Segment Open
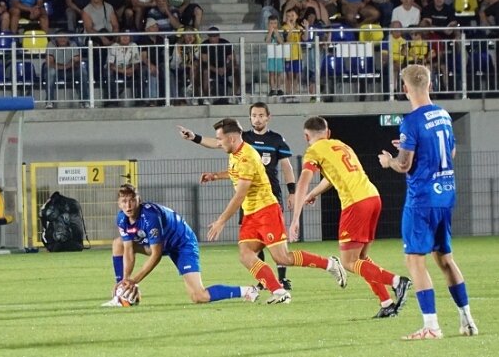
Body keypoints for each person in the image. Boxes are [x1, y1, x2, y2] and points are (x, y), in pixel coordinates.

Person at [198, 118, 347, 304]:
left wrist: (221, 221)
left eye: (220, 139)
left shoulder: (247, 157)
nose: (218, 143)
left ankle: (330, 264)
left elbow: (240, 195)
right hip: (251, 214)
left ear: (232, 139)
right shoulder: (235, 153)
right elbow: (236, 173)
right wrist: (215, 176)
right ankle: (278, 291)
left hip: (266, 210)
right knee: (245, 255)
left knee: (282, 258)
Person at [379, 64, 478, 339]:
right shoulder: (444, 115)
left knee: (414, 260)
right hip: (445, 194)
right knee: (445, 258)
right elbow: (451, 151)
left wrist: (390, 162)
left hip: (422, 198)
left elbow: (405, 165)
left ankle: (431, 326)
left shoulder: (411, 121)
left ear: (404, 89)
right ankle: (467, 320)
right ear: (430, 85)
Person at [289, 116, 412, 318]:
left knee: (348, 262)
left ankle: (397, 282)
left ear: (306, 136)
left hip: (356, 203)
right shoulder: (340, 145)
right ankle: (387, 303)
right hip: (373, 197)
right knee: (361, 258)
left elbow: (303, 182)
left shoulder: (313, 151)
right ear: (327, 133)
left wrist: (295, 218)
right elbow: (331, 177)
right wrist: (313, 194)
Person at [179, 102, 297, 289]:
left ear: (268, 117)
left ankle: (281, 279)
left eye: (260, 115)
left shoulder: (275, 140)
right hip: (249, 202)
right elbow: (218, 144)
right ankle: (268, 282)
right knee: (250, 247)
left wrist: (292, 191)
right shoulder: (243, 139)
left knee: (277, 248)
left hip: (269, 196)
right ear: (250, 118)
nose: (257, 118)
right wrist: (195, 138)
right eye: (254, 115)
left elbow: (286, 166)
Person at [107, 183, 260, 306]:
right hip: (163, 243)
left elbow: (156, 254)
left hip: (182, 244)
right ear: (119, 204)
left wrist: (135, 280)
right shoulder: (121, 219)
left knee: (199, 296)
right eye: (124, 201)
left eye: (132, 200)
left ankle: (247, 290)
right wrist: (126, 280)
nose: (128, 205)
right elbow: (128, 249)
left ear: (139, 199)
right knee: (119, 243)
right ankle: (121, 292)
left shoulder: (150, 217)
Segment Closed
### Task objective
Excluding the pictures, restate the records above word for word.

### Task result
Body keypoints for each person in the image. Boxes are [x1, y1, x2, y2] and points are (x, y), in pixel coordinates.

Person at [198, 118, 347, 304]:
left wrist: (221, 221)
left eye: (220, 139)
left shoulder: (247, 157)
nose: (218, 143)
left ankle: (330, 264)
left elbow: (240, 195)
right hip: (251, 214)
left ear: (232, 139)
right shoulder: (235, 153)
right elbow: (236, 173)
right wrist: (215, 176)
right ankle: (278, 291)
left hip: (266, 210)
right knee: (245, 255)
left knee: (282, 258)
Person at [379, 64, 478, 339]:
right shoulder: (444, 115)
left knee: (414, 260)
right hip: (445, 194)
right knee: (445, 258)
right elbow: (451, 151)
left wrist: (390, 162)
left hip: (422, 198)
left elbow: (405, 165)
left ankle: (431, 326)
left shoulder: (411, 121)
left ear: (404, 89)
right ankle: (467, 320)
right ear: (430, 85)
Person at [289, 116, 412, 318]:
left knee: (348, 262)
left ankle: (397, 282)
left ear: (306, 136)
left hip: (356, 203)
right shoulder: (340, 145)
right ankle: (387, 303)
right hip: (373, 197)
right knee: (361, 258)
left elbow: (303, 182)
left shoulder: (313, 151)
right ear: (327, 133)
left wrist: (295, 218)
right elbow: (331, 177)
right wrist: (313, 194)
Person at [179, 102, 297, 289]:
left ear: (268, 117)
left ankle: (281, 279)
left eye: (260, 115)
left shoulder: (275, 140)
right hip: (249, 202)
right elbow: (218, 144)
right ankle: (268, 282)
right knee: (250, 247)
left wrist: (292, 191)
right shoulder: (243, 139)
left knee: (277, 248)
left hip: (269, 196)
right ear: (250, 118)
nose: (257, 118)
right wrist: (195, 138)
right eye: (254, 115)
left elbow: (286, 166)
Person at [107, 183, 260, 306]:
right hip: (163, 243)
left elbow: (156, 254)
left hip: (182, 244)
right ear: (119, 204)
left wrist: (135, 280)
right shoulder: (121, 219)
left knee: (199, 296)
right eye: (124, 201)
left eye: (132, 200)
left ankle: (247, 290)
right wrist: (126, 280)
nose: (128, 205)
right elbow: (128, 249)
left ear: (139, 199)
right knee: (119, 243)
right ankle: (121, 292)
left shoulder: (150, 217)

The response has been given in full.